Having literally only just heard about Discourse less than 24hrs before writing this I was trying to see how my ideas might be serviced by it. I’m still a bit freaked out at how well your software fits the bill. I didn’t think what I wanted existed!

Constraints quickly became clear in terms of what the overall software architecture might look like. Your responses confirmed that the functionality I was hoping for might best be catered for by a multisite model. @pfaffman Jay you added that this would need ‘a bunch of expertise or money’. Having studied networked computing to degree level (albeit a long time ago) I decided to commit to the bunch of expertise route.

I hope this give a better idea of the system I’m building.

To clarify the last question I asked. Considering that I’m at the very beginning of quite a complex task and also still finding my feet. Should I build this on one instance that contains my smaller groups. As it grows and I’m understanding the complexities better do I then make a value judgement on whether to split the groups out to their own instances? Or, do I put smaller groups in their own instance of Discourse from the beginning? I’m wondering if there’s a tradeoff between greater control and flexibility of groups in their own instances and the administrative overhead of this compared to all groups in one installation?

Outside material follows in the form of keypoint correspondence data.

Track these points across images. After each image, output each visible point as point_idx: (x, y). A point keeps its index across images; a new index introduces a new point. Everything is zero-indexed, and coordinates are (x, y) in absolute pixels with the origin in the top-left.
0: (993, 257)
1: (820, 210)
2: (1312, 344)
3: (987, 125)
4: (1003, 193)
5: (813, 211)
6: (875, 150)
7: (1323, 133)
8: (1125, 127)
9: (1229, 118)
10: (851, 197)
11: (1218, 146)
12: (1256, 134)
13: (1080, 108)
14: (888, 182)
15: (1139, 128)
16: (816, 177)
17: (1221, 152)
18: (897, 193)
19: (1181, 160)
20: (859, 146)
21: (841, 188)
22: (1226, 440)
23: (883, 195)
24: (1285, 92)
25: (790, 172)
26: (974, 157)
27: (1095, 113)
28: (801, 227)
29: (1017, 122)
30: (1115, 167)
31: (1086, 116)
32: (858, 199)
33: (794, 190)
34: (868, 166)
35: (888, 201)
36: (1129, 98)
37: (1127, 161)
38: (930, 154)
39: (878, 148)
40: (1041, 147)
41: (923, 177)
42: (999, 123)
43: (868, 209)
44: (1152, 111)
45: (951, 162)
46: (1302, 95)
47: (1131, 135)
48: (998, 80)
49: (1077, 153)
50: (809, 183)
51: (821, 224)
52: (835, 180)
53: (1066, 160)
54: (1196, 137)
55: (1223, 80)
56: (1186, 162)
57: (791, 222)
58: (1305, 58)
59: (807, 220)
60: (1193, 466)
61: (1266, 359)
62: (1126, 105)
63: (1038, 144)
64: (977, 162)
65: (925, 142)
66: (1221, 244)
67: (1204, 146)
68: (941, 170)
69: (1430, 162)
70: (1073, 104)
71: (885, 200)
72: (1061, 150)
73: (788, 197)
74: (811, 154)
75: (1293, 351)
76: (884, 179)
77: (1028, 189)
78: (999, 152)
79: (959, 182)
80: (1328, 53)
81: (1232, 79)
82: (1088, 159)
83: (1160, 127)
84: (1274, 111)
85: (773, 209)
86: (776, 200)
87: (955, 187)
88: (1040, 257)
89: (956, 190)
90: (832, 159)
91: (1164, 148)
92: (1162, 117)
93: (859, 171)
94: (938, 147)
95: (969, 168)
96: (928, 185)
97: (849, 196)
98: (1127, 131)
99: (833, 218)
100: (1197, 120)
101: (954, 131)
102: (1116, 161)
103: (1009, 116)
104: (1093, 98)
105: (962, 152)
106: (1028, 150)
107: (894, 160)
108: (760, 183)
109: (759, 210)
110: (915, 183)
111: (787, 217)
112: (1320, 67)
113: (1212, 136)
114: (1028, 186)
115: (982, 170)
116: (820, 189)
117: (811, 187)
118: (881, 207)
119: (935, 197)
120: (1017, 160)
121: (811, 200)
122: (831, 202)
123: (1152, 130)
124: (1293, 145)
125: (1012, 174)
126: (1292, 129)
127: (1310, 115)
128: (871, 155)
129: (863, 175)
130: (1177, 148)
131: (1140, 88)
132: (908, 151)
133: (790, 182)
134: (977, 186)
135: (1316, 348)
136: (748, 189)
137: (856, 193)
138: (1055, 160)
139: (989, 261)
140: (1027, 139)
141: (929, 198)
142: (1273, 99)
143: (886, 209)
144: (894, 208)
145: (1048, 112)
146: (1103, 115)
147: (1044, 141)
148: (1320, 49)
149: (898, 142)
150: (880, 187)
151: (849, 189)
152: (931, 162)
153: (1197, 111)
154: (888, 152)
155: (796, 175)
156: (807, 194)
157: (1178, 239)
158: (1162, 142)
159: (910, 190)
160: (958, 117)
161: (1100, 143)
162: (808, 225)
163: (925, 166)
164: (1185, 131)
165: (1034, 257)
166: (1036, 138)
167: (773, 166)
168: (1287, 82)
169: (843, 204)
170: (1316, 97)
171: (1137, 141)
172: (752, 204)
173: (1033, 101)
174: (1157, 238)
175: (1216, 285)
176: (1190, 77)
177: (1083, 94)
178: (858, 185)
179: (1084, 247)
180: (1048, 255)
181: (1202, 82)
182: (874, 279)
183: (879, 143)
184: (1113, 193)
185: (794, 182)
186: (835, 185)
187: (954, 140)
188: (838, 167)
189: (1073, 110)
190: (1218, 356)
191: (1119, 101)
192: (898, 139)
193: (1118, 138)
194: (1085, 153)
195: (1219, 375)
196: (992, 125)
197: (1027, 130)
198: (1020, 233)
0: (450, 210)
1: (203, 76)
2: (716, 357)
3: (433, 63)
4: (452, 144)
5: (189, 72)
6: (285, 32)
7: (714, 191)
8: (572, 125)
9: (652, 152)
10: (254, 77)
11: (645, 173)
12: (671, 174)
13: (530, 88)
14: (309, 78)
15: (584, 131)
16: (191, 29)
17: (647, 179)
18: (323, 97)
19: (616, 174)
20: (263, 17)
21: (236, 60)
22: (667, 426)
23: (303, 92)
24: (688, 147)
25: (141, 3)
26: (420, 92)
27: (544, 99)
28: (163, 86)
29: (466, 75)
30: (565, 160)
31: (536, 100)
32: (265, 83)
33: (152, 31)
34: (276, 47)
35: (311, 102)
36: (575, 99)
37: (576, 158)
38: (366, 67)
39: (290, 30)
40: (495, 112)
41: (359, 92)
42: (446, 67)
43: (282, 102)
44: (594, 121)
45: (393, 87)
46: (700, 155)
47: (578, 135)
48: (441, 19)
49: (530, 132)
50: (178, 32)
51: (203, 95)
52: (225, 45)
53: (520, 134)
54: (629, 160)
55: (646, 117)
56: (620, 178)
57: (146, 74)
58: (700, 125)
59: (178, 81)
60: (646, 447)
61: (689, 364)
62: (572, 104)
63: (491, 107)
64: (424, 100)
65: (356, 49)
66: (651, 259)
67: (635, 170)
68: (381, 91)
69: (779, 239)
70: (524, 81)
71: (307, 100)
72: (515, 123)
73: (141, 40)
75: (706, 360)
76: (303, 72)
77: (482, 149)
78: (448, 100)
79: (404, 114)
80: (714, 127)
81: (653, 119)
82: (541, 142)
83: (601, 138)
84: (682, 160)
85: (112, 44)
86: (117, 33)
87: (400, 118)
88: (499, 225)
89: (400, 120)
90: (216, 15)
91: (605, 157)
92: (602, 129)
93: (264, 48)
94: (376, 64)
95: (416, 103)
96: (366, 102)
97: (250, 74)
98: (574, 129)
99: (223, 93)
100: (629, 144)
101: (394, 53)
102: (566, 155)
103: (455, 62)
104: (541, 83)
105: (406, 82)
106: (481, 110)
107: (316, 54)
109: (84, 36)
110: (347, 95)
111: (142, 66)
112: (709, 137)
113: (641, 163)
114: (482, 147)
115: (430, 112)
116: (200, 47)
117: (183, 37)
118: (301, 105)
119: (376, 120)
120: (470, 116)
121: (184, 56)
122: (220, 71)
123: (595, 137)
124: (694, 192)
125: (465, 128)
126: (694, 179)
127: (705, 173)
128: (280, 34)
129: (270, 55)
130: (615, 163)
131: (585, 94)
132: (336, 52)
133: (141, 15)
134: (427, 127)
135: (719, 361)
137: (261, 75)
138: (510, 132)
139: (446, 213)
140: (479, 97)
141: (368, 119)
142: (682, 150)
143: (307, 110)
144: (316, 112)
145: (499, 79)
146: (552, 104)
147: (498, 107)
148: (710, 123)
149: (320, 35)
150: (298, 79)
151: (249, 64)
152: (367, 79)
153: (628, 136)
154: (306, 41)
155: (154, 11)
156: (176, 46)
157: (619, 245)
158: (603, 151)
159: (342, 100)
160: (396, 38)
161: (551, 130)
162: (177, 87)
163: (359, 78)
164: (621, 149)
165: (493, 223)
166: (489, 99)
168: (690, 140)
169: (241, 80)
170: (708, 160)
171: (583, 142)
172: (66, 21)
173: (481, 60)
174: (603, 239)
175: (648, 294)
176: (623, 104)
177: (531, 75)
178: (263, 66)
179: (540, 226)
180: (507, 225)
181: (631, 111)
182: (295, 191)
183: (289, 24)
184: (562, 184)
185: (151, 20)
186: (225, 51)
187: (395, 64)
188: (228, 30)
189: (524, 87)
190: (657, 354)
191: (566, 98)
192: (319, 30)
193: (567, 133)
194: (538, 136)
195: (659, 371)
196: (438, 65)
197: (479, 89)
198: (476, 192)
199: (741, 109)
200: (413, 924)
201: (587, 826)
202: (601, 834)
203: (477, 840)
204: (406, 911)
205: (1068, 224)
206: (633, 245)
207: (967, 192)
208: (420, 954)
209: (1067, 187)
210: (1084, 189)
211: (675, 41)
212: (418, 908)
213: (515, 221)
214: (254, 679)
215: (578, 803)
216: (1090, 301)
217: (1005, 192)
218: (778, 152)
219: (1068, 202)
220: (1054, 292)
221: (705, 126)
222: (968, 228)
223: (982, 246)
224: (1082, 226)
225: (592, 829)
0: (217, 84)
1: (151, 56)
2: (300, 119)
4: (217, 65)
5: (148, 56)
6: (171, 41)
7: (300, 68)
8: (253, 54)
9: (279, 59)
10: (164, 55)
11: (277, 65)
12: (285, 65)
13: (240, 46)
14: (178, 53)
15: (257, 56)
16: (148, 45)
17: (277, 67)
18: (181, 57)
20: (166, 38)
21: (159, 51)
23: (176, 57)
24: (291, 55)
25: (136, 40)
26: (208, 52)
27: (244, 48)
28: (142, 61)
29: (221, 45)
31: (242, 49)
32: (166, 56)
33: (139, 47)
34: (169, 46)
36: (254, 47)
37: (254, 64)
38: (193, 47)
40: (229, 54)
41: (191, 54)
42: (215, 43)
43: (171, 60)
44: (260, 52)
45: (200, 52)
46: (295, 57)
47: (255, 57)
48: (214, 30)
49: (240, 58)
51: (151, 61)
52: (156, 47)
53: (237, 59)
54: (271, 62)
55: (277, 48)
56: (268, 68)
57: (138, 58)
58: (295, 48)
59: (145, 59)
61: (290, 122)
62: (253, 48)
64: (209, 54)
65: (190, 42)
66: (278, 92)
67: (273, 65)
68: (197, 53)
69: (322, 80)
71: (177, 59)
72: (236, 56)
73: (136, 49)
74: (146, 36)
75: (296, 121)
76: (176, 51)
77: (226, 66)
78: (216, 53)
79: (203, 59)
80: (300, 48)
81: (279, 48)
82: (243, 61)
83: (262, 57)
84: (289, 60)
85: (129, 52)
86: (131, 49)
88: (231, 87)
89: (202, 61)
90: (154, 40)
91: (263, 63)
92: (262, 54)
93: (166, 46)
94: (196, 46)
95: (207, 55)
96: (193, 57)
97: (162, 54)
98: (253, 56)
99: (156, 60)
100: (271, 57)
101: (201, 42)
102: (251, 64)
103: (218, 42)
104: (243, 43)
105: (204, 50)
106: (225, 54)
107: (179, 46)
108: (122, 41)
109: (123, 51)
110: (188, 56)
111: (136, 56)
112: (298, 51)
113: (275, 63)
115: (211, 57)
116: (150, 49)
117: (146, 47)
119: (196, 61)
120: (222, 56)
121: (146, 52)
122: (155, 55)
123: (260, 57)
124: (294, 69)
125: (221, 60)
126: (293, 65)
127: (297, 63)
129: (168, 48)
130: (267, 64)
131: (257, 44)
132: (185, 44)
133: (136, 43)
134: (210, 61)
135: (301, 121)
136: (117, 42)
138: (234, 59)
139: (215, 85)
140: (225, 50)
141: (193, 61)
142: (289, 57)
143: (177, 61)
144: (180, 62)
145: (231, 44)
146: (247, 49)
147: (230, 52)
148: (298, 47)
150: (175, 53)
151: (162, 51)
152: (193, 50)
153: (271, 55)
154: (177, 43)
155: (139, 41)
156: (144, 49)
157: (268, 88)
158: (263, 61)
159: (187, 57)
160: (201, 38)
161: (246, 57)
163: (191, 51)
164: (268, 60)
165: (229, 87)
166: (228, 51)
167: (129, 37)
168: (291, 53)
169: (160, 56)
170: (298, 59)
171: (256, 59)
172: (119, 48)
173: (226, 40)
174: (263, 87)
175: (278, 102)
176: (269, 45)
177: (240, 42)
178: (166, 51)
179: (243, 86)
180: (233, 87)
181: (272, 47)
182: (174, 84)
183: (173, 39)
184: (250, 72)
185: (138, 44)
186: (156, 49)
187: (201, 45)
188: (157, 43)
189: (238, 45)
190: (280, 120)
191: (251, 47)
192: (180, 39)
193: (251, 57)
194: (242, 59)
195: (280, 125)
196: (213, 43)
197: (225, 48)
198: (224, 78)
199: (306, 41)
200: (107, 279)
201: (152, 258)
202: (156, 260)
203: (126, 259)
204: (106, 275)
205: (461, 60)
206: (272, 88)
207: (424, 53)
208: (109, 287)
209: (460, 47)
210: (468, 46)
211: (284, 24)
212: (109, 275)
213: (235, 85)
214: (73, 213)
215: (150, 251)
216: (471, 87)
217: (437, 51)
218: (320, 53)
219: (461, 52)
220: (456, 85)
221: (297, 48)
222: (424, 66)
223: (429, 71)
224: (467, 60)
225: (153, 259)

Basically asking if I should start with a multisite model or, for simplicity start with one and consider exporting groups to their own install later. It sounds like the former is the sensible way?

I think I would probably l go with a multisite setup and create a separate subdomain with its own Discourse for each community. A single instance will be enough to start, and when you have more users than a single instance can handle, you’d have enough money coming in that it wouldn’t be a problem.

The setup described at Setup Multisite Configuration with Let's Encrypt and no Reverse Proxy is actually pretty simple. I’d probably add databases some way other than having launcher do it, especially if I were adding them often, but it should be good enough to get you started.

And if you want each community to be its own world, then you may not need or want a single authentication source, so maybe what you want is easier than I’d first thought.

It’s unclear if you’re planning to start with 20 sites or 2,000. If it’s 20, then the above solution is good enough; if it’s 2,000, you’ll likely want something more sophisticated.